The Act of 25 August 2012 (published in the Official Gazette of 11 September 2012) (the Act) amends the Labour Relations Act of 27 December 2006 (LRA) in that, amongst other amendments (of a procedural nature), it introduces for certain sectors of industry rebuttable presumptions to characterise a professional relationship as an employment relationship. These presumptions essentially reflect indications of economic dependency
Under the LRA – and in line with well settled Supreme Court case law – the proper characterisation of a professional relationship (employment relationship vs contractor-principal relationship) generally depends on four criteria, ie (a) the expressed will of the parties, (b) the freedom of organising working time, (c) the freedom of organising work and (d) the possibility of exercising hierarchical monitoring. Following the LRA coming into force, these provisions have given rise to further case law, consecrating the test of ‘incompatible terms of performance’ as the sole way for courts to overcome the characterisation chosen by the parties. This basic principle remains valid and is expressly confirmed by the Act: generally, the professional relationship can only be recharacterised if the terms of performance are incompatible with the chosen characterisation.
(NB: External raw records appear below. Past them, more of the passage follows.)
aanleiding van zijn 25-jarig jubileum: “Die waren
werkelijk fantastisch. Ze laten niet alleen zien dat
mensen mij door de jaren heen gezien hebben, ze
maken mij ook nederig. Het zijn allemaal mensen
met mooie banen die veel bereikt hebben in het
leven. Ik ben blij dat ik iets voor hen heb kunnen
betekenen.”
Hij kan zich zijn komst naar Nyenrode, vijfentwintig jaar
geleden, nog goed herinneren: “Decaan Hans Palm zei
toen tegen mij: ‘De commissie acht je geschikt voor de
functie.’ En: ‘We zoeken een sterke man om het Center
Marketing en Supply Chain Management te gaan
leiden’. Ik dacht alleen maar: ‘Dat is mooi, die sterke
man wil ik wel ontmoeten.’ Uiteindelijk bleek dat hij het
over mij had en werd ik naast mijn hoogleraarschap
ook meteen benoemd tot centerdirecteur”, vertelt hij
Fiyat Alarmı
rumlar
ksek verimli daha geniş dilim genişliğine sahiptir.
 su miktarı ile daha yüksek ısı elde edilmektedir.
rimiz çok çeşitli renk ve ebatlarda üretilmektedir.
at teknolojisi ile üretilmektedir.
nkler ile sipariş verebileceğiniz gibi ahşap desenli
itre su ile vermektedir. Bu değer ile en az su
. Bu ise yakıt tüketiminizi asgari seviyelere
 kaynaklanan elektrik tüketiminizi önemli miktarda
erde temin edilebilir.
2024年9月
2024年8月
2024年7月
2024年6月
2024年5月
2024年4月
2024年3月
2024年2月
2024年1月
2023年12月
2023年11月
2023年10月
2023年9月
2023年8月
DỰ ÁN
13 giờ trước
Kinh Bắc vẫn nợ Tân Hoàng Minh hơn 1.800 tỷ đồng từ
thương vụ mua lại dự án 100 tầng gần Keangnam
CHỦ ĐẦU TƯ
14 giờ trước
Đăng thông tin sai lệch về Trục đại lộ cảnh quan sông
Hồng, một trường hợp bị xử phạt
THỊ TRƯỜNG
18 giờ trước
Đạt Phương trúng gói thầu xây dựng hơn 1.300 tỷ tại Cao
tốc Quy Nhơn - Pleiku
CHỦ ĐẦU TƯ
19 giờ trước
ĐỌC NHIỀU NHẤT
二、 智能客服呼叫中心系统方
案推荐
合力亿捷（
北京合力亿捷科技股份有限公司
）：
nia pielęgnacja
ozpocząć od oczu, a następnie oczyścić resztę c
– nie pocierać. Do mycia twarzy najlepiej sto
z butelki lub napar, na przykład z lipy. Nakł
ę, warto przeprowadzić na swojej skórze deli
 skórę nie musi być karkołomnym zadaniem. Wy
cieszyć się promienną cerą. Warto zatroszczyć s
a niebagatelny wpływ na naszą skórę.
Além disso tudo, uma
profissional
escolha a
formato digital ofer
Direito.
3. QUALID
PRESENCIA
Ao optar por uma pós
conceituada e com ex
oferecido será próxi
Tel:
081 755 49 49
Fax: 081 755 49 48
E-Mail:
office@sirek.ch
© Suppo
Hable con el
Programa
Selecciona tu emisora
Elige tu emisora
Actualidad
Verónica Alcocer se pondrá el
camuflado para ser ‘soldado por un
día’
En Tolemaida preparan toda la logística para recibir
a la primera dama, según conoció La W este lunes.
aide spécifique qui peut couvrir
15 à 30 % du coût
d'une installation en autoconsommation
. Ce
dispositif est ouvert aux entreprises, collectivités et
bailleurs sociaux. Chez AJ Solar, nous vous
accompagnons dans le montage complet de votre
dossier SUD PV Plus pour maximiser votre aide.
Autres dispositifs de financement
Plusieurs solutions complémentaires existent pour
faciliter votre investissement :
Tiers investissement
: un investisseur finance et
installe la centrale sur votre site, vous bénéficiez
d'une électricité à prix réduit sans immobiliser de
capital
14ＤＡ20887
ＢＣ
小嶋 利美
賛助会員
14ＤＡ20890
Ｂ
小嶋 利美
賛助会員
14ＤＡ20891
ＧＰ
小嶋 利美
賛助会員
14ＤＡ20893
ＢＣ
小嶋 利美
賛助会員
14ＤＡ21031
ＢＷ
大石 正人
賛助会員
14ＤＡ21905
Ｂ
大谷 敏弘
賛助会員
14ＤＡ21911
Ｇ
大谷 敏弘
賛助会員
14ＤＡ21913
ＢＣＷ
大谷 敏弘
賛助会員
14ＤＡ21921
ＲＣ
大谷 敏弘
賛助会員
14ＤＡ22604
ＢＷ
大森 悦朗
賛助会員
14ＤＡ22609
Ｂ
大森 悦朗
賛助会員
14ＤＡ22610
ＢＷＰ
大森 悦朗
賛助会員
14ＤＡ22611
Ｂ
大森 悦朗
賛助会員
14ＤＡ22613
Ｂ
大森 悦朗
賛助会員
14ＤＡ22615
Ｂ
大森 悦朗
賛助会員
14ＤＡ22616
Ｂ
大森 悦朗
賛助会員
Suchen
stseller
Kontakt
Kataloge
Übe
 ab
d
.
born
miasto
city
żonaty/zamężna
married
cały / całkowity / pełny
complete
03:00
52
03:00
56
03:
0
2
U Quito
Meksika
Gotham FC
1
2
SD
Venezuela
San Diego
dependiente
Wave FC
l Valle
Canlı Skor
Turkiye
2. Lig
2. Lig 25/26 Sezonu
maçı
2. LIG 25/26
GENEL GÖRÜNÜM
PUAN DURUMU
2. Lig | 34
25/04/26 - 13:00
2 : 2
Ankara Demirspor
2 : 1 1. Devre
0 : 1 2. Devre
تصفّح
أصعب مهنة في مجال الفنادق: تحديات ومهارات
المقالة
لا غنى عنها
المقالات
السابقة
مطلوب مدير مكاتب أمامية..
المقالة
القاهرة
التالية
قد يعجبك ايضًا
In an effort to combat fake self-employed arrangements and so-called ‘social fraud’, and to increase revenues for the (employee) social security system, the current Government has now introduced new concepts to allow for the proper characterisation (or re-characterisation) of professional relationships in certain industries.
These new rules currently only apply to four sectors of industry (which are allegedly those most affected by abuse and fraud), ie the construction industry, security and guard services, the transportation industry (persons and goods), and cleaning services. They do not apply to professional relationships in a family context up to the third degree of kin (between family members or between companies (held by family) and persons in the service of such company).
Under the new rules, if five or more of the following nine criteria are met (based on a factual analysis of the professional relationship), the relationship will be deemed to be an employment relationship. This presumption can be rebutted by the parties, who then carry the burden of proof. The nine criteria are:
- the absence of any financial or economic risk for the service provider (lacking any personal investment or any profit/loss sharing in the enterprise);
- the absence of responsibility or decision-making powers of the service provider in connection with the financial means of the enterprise;
- the absence of any decision-making powers for the purchase policies of the enterprise;
- the absence of any decision-making powers for the price policies of the enterprise;
- the absence of any obligation of result for the services rendered;
- the guarantee of fixed consideration for services rendered, irrespective of volume of services or the company’s results;
- the absence of being an employer, or the impossibility (or contractual prohibition) of hiring personnel to render the services;
- working principally or usually for only a single client/principal or the failure to present oneself on the market as an enterprise; and
- rendering services in space/offices which are not owned nor leased by the service provider, or working with material/equipment put at the disposal, financed or guaranteed by the client/principal.
After previous attempts over the past decade to introduce tests of economic and financial dependency to (re) characterise professional relationships as employment relationships, the Act now materialises that trend and solidifies these new rules. The legislator thereby wipes out decades of Supreme Court case law which has consistently defined the ‘link of subordination’ and authority (the key features of an employment relationship) by reference to elements of legal dependency but always rejected economic dependency.
Although quite appealing at first sight, it is questionable whether the use of economic dependency criteria will prove to properly assist parties in assessing the true nature of their professional relationship. For instance, how does one measure the fulfilment of some of the nine criteria (eg decision-making powers for finance, purchase and price)? Moreover, the application and sanctioning of these new rules will probably require labour courts to get far more involved in reviewing the applicable business affairs, corporate structures and policies. We doubt that the labour courts are necessarily well equipped to just do that. Also, would these criteria work if applied the other way round, ie if these criteria were applied to most executive level personnel, many of them would probably be characterised as self-employed individuals rather than as employees (eg those with equity compensation, considerable bonus opportunities, clear business targets to achieve, management powers in segments of the business etc, meet at least five of the defined criteria).
For the time being, these new rules are limited in scope to only four specific industries. However, subject to satisfying certain consultation requirements, the Government could easily extend these new rules, by Royal Decree, to any sector of industry in Belgium. With these new rules, certain hitherto ‘protected’ businesses could well be uncovered and exposed to re-characterisation claims.
A combat against abuse and fraud is obviously laudable from any (economic, political or ethical) perspective. However, we fear that the generality and rigidity of these new rules does not align well with the business reality of the 21st century. That reality indicates that, in certain sectors of industry, it is the service providers themselves (rather than the clients/employers) that dictate the way in which they want to render their services (preferably as self-employed individuals). That same reality (also called ‘the new world of work’) equally shows that elements of economic dependency appear to be far less relevant, than say knowledge or technological dependency, in determining the essence of an employment relationship.